But Bud was best known for his tennis writing, and for his work as a television commentator from Wimbledon, the US Open, and various other havens of the game that was so fortunate to have Bud on its side.

He was almost as well-known for his sartorial splendor — more specifically for the gaudy pants that became a kind of trademark. In our conversation during the 2002 French Open, I mentioned to Bud that one of the players, Jeff Grant, had noted Bud’s trousers.

"I think he had some kind of green and pink pastel with some flowers," Grant told me. "Vintage Bud."

I asked Bud for comment, and he responded, "I can categorically state that I have been paid by no one to wear anything. And no one would pay me to wear anything, and most people are surprised when I even pay for those creations."

Bud Collins and his wife Anita Klaussen. (Michael Dwyer/AP)
Bud Collins and his wife Anita Klaussen. (Michael Dwyer/AP)

Bud was also known for the nicknames he invented for many of the tennis players he covered and befriended. Ilie Nastase was the Bucharest Buffoon. Steffi Graf was Fraulein Forehand. Stan Smith was The Leaning Tower of Pasadena.

Bud also liked to employ elaborate — not to say tortured — metaphors in his columns. He could get away with all that because he was exceptionally well-informed about the game he loved, and because the players liked Bud, and some of them spoke to him with a candor evident nowhere else.

He knew tennis. And as a young man, he’d played it well. He was a doubles champion. He told me once that Billie Jean King had said that with the proper coaching, he could have been adequate.

He laughed when he said that. He laughed when he said a lot of things.

Bud was inducted into the International Tennis Hall of Fame in 1994.

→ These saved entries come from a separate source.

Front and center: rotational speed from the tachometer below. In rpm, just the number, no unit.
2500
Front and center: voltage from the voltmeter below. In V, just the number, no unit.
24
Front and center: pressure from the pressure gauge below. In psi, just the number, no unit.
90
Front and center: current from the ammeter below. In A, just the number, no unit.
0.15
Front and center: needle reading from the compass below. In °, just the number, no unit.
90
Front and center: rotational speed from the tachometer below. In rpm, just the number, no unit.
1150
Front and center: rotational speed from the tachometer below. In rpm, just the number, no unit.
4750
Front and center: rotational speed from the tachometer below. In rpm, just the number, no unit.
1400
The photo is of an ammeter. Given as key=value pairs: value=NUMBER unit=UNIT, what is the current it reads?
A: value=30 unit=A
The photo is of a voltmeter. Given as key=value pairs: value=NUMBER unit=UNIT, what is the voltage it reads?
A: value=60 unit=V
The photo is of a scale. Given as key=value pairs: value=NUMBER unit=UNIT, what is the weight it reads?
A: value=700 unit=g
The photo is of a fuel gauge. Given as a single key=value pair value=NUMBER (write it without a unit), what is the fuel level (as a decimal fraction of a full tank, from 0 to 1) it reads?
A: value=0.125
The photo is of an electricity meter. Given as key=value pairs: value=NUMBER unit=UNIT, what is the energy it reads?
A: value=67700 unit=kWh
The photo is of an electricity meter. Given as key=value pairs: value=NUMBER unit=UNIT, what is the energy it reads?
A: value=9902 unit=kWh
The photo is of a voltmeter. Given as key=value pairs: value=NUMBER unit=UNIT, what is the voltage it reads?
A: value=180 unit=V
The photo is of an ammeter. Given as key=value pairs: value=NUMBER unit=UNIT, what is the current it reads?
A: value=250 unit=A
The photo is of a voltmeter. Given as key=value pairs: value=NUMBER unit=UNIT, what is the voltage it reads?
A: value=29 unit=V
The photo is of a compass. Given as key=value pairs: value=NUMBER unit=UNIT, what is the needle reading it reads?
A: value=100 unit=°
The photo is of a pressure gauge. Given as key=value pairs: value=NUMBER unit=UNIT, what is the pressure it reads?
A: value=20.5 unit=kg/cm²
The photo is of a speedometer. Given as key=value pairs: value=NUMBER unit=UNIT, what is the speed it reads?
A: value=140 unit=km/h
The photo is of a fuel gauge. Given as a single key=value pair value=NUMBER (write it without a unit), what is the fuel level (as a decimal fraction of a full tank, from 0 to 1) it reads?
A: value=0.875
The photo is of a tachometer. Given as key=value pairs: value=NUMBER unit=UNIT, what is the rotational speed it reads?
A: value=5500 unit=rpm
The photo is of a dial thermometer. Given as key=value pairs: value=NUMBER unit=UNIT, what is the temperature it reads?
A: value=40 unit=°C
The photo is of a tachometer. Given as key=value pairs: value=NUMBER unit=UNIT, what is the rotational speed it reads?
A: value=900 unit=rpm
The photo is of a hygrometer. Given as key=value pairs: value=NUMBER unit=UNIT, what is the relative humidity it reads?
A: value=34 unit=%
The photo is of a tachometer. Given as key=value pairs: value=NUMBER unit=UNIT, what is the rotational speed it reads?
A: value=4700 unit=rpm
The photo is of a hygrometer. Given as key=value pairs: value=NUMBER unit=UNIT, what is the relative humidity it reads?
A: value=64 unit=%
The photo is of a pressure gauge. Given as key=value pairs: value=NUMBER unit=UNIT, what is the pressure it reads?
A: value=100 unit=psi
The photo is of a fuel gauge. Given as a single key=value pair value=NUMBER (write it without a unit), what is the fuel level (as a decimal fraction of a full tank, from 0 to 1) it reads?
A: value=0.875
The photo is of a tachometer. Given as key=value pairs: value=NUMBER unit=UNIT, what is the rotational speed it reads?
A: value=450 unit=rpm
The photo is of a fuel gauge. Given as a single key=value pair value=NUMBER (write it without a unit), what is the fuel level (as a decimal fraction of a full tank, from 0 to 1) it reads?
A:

But what most distinguished Bud Collins had nothing to do with tennis or fame. He was kind. In one of our conversations, I mentioned an instance of boorish and embarrassing behavior by the father of one of the young women on the tennis tour. Bud smiled and said, “Well, he was over-served.”

I knew Bud for a long time, but I learned first-hand of his kindness and his generosity of spirit before we ever met. During the ‘70s, I’d cobbled together several jobs. I wanted to be a writer, but I hadn’t done much writing. I had a column for the sort of newspaper that shows up on your doorstep whether you want it or not. I think they were paying me $10 for it. I had no idea whether anybody ever read it, until one day I got a letter on Boston Globe stationary. It was just a note, actually, and it read, “Your writing is enough to make a fellow jealous.” It was signed Bud Collins.

If you’re a writer, I don’t have to tell you what encouragement like that can mean. Maybe you know even if you’re not a writer.

Bud’s death is the occasion for sadness, of course. The world in general and Boston in particular are diminished by his departure. But it’s also the occasion for celebrating the life of a fellow who inspired a lot of people to smile, and to laugh, and to take themselves and everything else a little less seriously than they might have done had it not been for Bud Collins.

This segment aired on March 5, 2016.